* Reading passage
I don't even know what that statement means but there is no way that I am touching that job without all of the information that I need to feel absolutely confident in the H & V control. If you can't give me the information that I need, you have two options, pay me to redo the outbounds and topo and adjust your design to my data or I walk away.
There is no way for you to determine whether your layout is right without the supporting design control. When you start talking weirs and storm piping, sometimes close enough doesn't work when the train derails. Usually "just a basin" turns into a whole different animal. Don't walk, run!!
"I hope this will help – a bit long but good history."
Yes. Others alluded to this, but this is comprehensively clear and helpful. I wasn't completely knowledgeable as to how HARN related to the datums and coordinate systems I'm used to or even what HARN really is, even after an hour or more seeking better info. Thank you. Thanks to @bill93 (again) as well for his knowledgeable insight. I appreciate it.
"I don’t even know what that statement means..."
Thank you, Chris. My terse statement there was just that this is a 180+ acre undeveloped property where their first effort is placing a detention basin sort of inline with a natural floodway. Poorly designed IMO but apparently permitted with construction begun. The contractor has it located fairly well per "plan" (I also haven't seen any county approved permit plans) but was basing his elevations off what he calls the field map which I believe is data given him by the engineer for an app he showed me on his phone. It may be the ESRI product with pretty aerials and the existing and design topo brought in. In that app, he identified an existing tree at a rough elevation that turns out to be about 6' lower that what I shot. Not surprising as public GIS aerials rarely if ever come within 10' feet of reality in my experience. This put the bottom of his rough grade for the basin 6' higher than needed to accept natural flow and he was wanting confirmation. He has this remote engineer hassling him saying "you didn't get it surveyed?" after literally giving him this "field map" data only to begin. Contractor then asked for CAD and I got the cleaned version of their topo described above - no points, no parcel boundary or site features. When he briefed me and sent the TINs (as dwgs) the first thing I asked him for was a geographic basis for the CAD. He said he probably wouldn't be able to get it. I told him it'd be helpful to know when it was shot as well and with what instruments (I presumed aerial). I should have probably held firm and talked with the engineer myself, but it being 'just a basin' all he said really needed was the elevation difference from the road 300' or 400' down slope (45' vertically) to the rough basin grades. He located it with the field map info and it's proximity to the natural flowline. I knew too that critical elevations would be the the points where the naturalized channel enters the basin.
My attack was creating about 10 points from the TIN outside of the disturbed area to compare vertical and shooting the curving natural floodway thalweg downstream of the project, which is scoured to solid rock about 6-10' wide, for vertical and horizontal. I shot it in SPC and made a single 7' (well 7.254') adjustment horizontally in the field to make it look like a reasonable fit... and checking the natural point at the inlet to the basin, it checked with .3' vertically so I'm sure it'll work as designed.
I decided "actual elevations" are not relevant unless the engineer is hung up on HARN. He may be, so I wanted to make sure I understand that. I'm putting together a narrative that shows the basin will be built functionally as designed, but that not releasing his basis prevents any possibility of setting numbers to a datum that
1) I now see from these posts likely doesn't exist for Hawaii (maybe why I couldn't find any local details on it and with @base9geodesy 's tips I see is not listed with NGS in the NCAT reference)

* Work task
Write out the surveying discussion word for word, from "I don't even" up to and including "Don't walk, run!!". None of the material that comes next is needed.

[Collection entries]
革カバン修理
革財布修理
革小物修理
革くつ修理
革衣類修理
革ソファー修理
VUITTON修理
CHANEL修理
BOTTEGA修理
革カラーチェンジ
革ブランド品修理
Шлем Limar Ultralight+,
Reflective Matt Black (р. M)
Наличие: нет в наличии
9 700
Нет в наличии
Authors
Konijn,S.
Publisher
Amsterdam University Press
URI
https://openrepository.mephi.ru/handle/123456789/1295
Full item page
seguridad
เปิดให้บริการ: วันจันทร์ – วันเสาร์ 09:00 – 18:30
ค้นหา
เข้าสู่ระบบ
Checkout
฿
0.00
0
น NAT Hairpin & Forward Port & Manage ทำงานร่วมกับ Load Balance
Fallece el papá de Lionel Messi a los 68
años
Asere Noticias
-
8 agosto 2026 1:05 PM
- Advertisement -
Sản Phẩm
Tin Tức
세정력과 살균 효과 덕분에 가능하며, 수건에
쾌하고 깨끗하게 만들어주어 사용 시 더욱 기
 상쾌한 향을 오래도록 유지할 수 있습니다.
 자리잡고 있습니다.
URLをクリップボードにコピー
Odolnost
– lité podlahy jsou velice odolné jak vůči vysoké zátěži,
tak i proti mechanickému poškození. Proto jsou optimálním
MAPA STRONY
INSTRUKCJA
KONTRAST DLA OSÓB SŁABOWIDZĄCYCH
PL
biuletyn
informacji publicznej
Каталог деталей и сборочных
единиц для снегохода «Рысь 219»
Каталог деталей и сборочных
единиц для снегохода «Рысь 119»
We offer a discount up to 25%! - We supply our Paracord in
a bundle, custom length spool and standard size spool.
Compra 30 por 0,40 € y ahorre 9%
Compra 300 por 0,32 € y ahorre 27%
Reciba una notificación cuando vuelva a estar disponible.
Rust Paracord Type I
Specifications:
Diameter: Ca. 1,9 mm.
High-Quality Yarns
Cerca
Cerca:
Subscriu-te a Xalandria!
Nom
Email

* Answer for the task
I don't even know what that statement means but there is no way that I am touching that job without all of the information that I need to feel absolutely confident in the H & V control. If you can't give me the information that I need, you have two options, pay me to redo the outbounds and topo and adjust your design to my data or I walk away.
There is no way for you to determine whether your layout is right without the supporting design control. When you start talking weirs and storm piping, sometimes close enough doesn't work when the train derails. Usually "just a basin" turns into a whole different animal. Don't walk, run!!